CAMPARI, HOW WE DEFEND AGAINST TAKE OVERS

Yet the judgment is not so easy. In some cases, as explained by the entrepreneurs called upon to bring their own experience, the increased vote has helped to resolve difficult impasse situations. “If Campari didn't have the increased vote – he explained Luca Garavoglia, president of Davide Campari-Milan – would be subject to a takeover in a short time and the shareholders would be forced to sell. But at the same time I believe that in 10 years the value of the shares would be much higher than the price paid. So majority voting here has a lot to do with not being under time pressure. In the end, you bet on people, allowing certain people to have certain rights is useful". While admitting that the majority vote, advertised to favor long-term shareholders, in the de facto structure is a tool to enhance the control of the relevant shareholders, Garavoglia nonetheless believes that companies, being a set of contracts, should be able to use the tools they want; it will be the market price which will then reflect the goodness or otherwise of the solutions adopted. Especially since the lack of these tools in the past has favored the spread of other structures such as pyramids and agreements between shareholders. “The point is not whether differential voting is good or bad – concluded Garavoglia – but not allowing shareholders to extract private benefits”.

AMPLIFON, AN OPPORTUNITY FOR M&A

He also agreed on this point Ugo Giorcelli, CFO of Amplifon: “We believe that the remuneration of managers and related party transactions are the real aspects to monitor”. For Amplifon, differential voting was a tool that made it possible to unblock the impasse towards further growth. “Faced with an acquisition, the issue of loss of control arises, a blocking point that prevents us from growing further - explained Giorcelli - faced with the legitimate desire of the family to keep control, differential voting has allowed us to unlock this step and continue to grow”.

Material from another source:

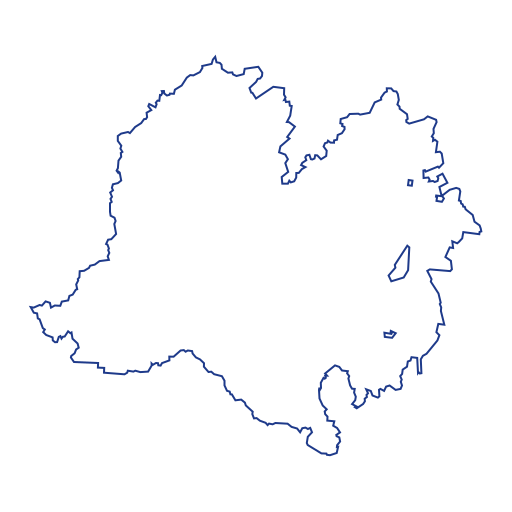 the district of Central Highlands (Qld), Queensland, Australia
{"feature_id": "25037944B88333903625107", "entity_name": "Central Highlands (Qld)", "entity_type": "district", "adm_level": 2, "iso_a3": "AUS", "parent_name": "Australia", "parent_adm1": "Queensland", "projection": "albers", "projection_center": [148.529, -24.063], "detail": "fine", "context": "isolated", "style": "outline", "palette": "blue", "viewbox_px": 512, "rotation_deg": 0, "n_neighbors": 0, "source": "geoboundaries", "source_scale": "gbopen_adm2", "svg_char_len": 6019}
<svg xmlns="http://www.w3.org/2000/svg" viewBox="0 0 512 512"><path d="M472.7,215.0L465.6,209.3L464.8,206.8L463.2,206.6L462.7,204.4L461.1,203.5L460.7,201.0L458.9,200.5L460.3,191.4L459.3,188.9L456.2,187.9L449.7,189.8L443.0,195.0L441.3,194.7L439.4,187.0L447.4,182.8L442.5,173.7L437.3,176.5L438.3,178.2L437.6,181.0L434.7,182.0L433.0,181.0L428.8,181.5L429.6,179.6L428.4,177.5L423.6,178.0L423.4,170.5L424.9,170.1L425.7,171.6L437.9,166.6L439.0,167.7L443.3,163.2L441.7,153.5L439.9,151.7L435.9,152.2L437.4,141.7L435.0,139.8L433.0,140.9L433.3,137.9L431.8,136.5L433.8,133.2L433.5,128.9L436.6,122.1L436.1,119.8L427.7,116.4L424.0,119.3L409.2,123.6L406.4,122.0L406.2,120.1L407.7,118.9L407.0,114.2L399.7,108.8L399.5,106.6L397.4,104.5L398.8,99.9L397.8,94.1L396.4,91.5L393.5,91.1L391.2,88.4L386.8,88.3L386.9,91.5L384.6,92.6L381.0,97.6L381.2,99.6L374.7,102.4L369.7,112.8L360.1,114.6L358.3,113.7L349.6,114.0L347.1,117.2L340.7,119.0L340.3,123.3L342.5,124.0L342.1,126.0L344.5,126.9L344.6,129.2L341.9,133.2L337.7,135.0L337.0,139.7L334.1,140.4L334.0,142.7L330.5,142.6L328.0,140.7L327.3,142.5L325.0,143.2L323.6,146.5L326.7,150.7L326.2,156.0L321.0,159.3L317.3,155.4L315.2,155.2L314.5,158.5L312.3,159.5L310.9,159.2L309.4,154.8L306.5,155.4L305.3,157.3L306.3,160.2L302.3,162.8L301.1,165.1L305.4,167.1L301.9,169.1L298.8,172.9L296.3,173.0L296.2,177.6L294.2,181.3L290.8,182.4L289.3,180.7L287.9,183.7L282.3,183.7L281.7,177.0L288.2,171.9L285.3,163.1L287.9,159.2L285.3,154.6L279.1,152.3L280.4,146.4L289.5,138.6L287.2,137.0L294.9,126.6L289.1,122.2L286.9,122.0L290.2,115.7L291.7,106.0L289.8,105.7L289.3,101.6L285.9,102.0L285.3,99.5L284.3,99.8L285.6,97.3L284.0,94.7L284.2,88.2L273.3,86.8L256.0,98.5L252.4,92.8L251.2,92.6L249.5,88.0L256.1,81.9L257.7,78.9L260.1,78.5L262.0,76.0L262.3,72.7L258.3,66.8L244.7,68.8L243.7,74.1L236.5,76.0L233.0,74.4L232.3,72.4L227.9,72.7L221.9,68.8L221.5,64.7L219.8,62.9L216.5,62.3L215.2,56.8L212.9,59.6L211.6,63.9L202.2,66.0L202.4,68.0L199.9,72.1L193.4,75.4L190.2,75.1L186.8,77.6L181.7,85.5L174.9,89.7L173.9,93.8L169.9,93.6L169.5,94.8L166.9,95.5L164.3,93.5L163.9,91.0L161.8,91.1L162.4,92.8L161.2,95.2L160.0,95.0L159.3,100.8L157.5,100.6L155.8,102.7L156.6,104.2L155.5,107.3L149.2,104.0L148.3,106.2L151.3,110.1L146.6,112.7L147.1,117.2L145.9,119.0L144.1,119.1L141.2,123.1L135.1,127.0L129.9,133.1L128.0,132.0L121.1,133.6L117.8,136.0L117.8,140.9L121.3,145.7L120.4,148.6L122.4,151.9L120.8,153.0L121.2,156.8L118.5,160.6L117.9,168.2L116.6,170.7L118.1,172.7L118.6,171.7L119.7,172.6L121.2,180.5L117.9,183.1L112.9,184.3L111.9,187.8L113.0,190.3L110.2,192.5L112.0,196.8L110.5,198.9L111.7,201.9L110.0,203.2L110.0,211.8L110.6,215.7L114.5,217.7L115.6,221.0L114.3,224.0L116.1,234.0L111.3,239.2L108.1,239.7L106.1,244.0L107.5,244.7L108.9,248.5L108.2,250.1L109.3,252.9L107.7,256.3L108.9,259.9L99.5,261.1L94.8,264.6L90.1,265.7L89.0,267.9L84.1,270.8L79.7,271.2L79.4,277.3L77.8,279.1L78.2,280.5L76.2,284.4L77.2,289.2L75.7,289.8L72.7,294.6L69.4,295.9L68.2,300.4L61.8,301.6L60.3,305.8L54.8,305.5L51.0,307.6L49.9,302.8L45.6,301.4L41.9,305.6L39.6,305.0L33.7,307.6L30.7,307.1L33.8,312.7L37.1,313.4L37.8,318.4L39.6,319.3L42.8,328.1L44.8,329.5L43.2,332.1L46.2,335.0L52.6,337.4L52.8,340.4L55.0,342.2L57.1,342.1L58.8,336.9L60.4,336.1L61.5,338.6L62.8,336.8L64.7,336.5L68.1,331.3L70.4,333.2L71.5,332.5L72.5,338.7L77.6,343.5L78.7,347.7L76.1,349.5L74.6,353.3L71.2,356.0L70.9,357.5L74.0,362.0L98.1,363.0L97.9,367.6L104.2,367.9L104.0,372.7L124.5,374.3L127.2,372.7L127.8,370.7L133.4,371.6L135.3,370.7L140.3,372.1L148.1,371.6L151.7,365.5L151.6,363.5L152.9,364.8L156.0,363.0L158.0,363.2L158.3,365.3L160.6,365.6L162.0,363.1L169.4,360.4L169.3,356.6L173.6,356.7L180.6,350.5L183.8,350.1L185.6,351.7L187.8,350.5L192.1,351.1L192.6,353.5L195.9,357.4L200.0,359.4L204.0,363.2L203.9,366.7L208.5,372.0L211.3,371.7L214.1,374.2L221.9,376.2L224.5,380.7L224.5,385.4L227.0,390.8L229.7,391.6L230.4,394.3L231.9,394.4L235.4,400.3L241.2,399.6L244.9,402.6L245.8,405.4L252.7,411.7L252.3,414.1L254.0,418.4L256.6,418.1L259.9,420.7L265.6,422.8L267.6,425.1L269.0,423.6L272.6,424.3L275.4,423.0L287.6,423.7L291.6,426.9L297.1,428.5L300.1,432.3L302.3,428.2L305.5,427.6L307.9,429.0L310.2,427.9L312.0,432.3L307.8,436.8L306.8,443.0L307.7,445.0L321.4,453.4L326.4,453.6L326.9,454.8L330.0,455.2L336.7,453.0L338.1,446.8L336.9,447.0L337.1,445.2L340.1,441.5L339.3,437.4L336.6,436.2L336.3,434.9L340.0,432.4L337.1,428.0L333.2,425.7L334.3,421.3L327.3,420.6L327.5,416.6L325.2,414.2L324.7,411.4L326.7,409.3L322.7,405.5L319.5,398.5L319.0,389.9L319.4,387.6L319.7,390.2L321.0,388.0L320.8,382.8L323.5,377.9L324.7,378.7L325.8,377.8L325.2,375.8L327.1,375.7L325.1,373.5L335.0,365.4L339.3,366.9L342.0,370.5L347.8,371.2L347.1,373.3L349.2,376.1L348.4,378.5L350.1,385.4L352.0,388.7L354.7,388.9L354.1,392.6L355.8,396.7L355.2,400.2L352.1,404.1L356.4,406.4L355.0,407.2L356.7,408.3L363.1,404.0L364.9,401.3L364.7,398.7L366.9,397.0L366.5,394.9L368.0,393.3L366.2,389.3L370.8,391.0L372.5,395.5L377.9,397.6L379.4,396.3L379.0,389.8L380.4,388.9L384.1,390.9L386.1,386.6L389.6,385.5L395.6,389.9L400.6,388.9L402.0,385.5L400.8,381.8L401.7,379.6L400.2,376.1L402.1,374.0L402.7,369.6L407.0,366.7L407.8,361.5L410.5,360.5L411.5,357.2L417.2,357.9L418.0,373.0L418.6,372.2L419.8,373.5L421.4,373.2L420.8,359.3L422.9,355.8L426.5,353.8L437.4,340.5L439.4,335.2L436.4,332.2L438.3,323.9L444.3,324.7L440.9,311.0L441.2,307.4L439.8,304.0L440.7,302.7L438.5,293.5L430.8,281.6L431.5,279.1L427.3,270.9L429.8,269.4L450.2,271.1L451.9,269.3L450.9,260.8L445.4,257.0L449.7,247.4L453.1,248.0L452.3,241.3L457.2,243.3L458.8,242.0L462.2,238.4L463.3,232.1L479.3,234.2L479.6,231.9L481.3,231.4L480.7,228.4L479.6,225.4L474.5,221.7L472.7,215.0ZM407.3,245.7L409.3,247.4L408.1,270.2L403.7,277.5L391.3,281.3L388.6,275.5L395.4,267.7L394.8,264.9L407.3,245.7ZM384.8,336.9L384.4,332.7L391.4,333.9L391.8,333.0L390.5,333.1L390.8,330.9L395.7,333.2L392.1,337.8L384.8,336.9ZM441.9,201.8L436.5,200.9L437.1,196.9L436.0,196.7L436.2,195.5L442.4,196.3L443.9,198.5L441.9,201.8ZM408.0,185.2L408.7,180.0L412.5,180.6L411.8,185.7L408.0,185.2Z" fill="none" stroke="#1e3a8a" stroke-width="2"/></svg>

Two particular cases that seem to support the thesis in favor of differential voting. However, the representatives of institutional investors relaunched. “The strongest argument in favor of differential voting is the protection of a start-up from market forces,” he said George Dallas of ICGN  – but it only makes sense for a certain amount of time. Instead, differential voting usually becomes quite irreversible. We believe that the most important issues are, for example, succession plans". “There are cases in which it can work – he admitted Katherine Rabin of Glass Lewis & Co – but it is important that disclosure is given through a description of the path and direction in which it is going, explaining why differential voting makes sense. However, Italy has historically been a closed market, but in the last two years we have seen changes and it seems to us that getting in the way of this path does not make sense”.

Yet in these two specific cases, Amplifon and Campari, institutional investors seem to have substantially sided with the controlling family. “Our main shareholder is the US fund Cedar Rock Capital Limited with 10% that voted in favor of differential voting,” said the president of Campari. “We have a similar situation with Tamburi who voted in favor – echoed Giorcelli of Amplifon – excluding the family, the percentage of votes on the introduction of differential voting was only slightly against but institutional shareholders like Tamburi were in favor ”.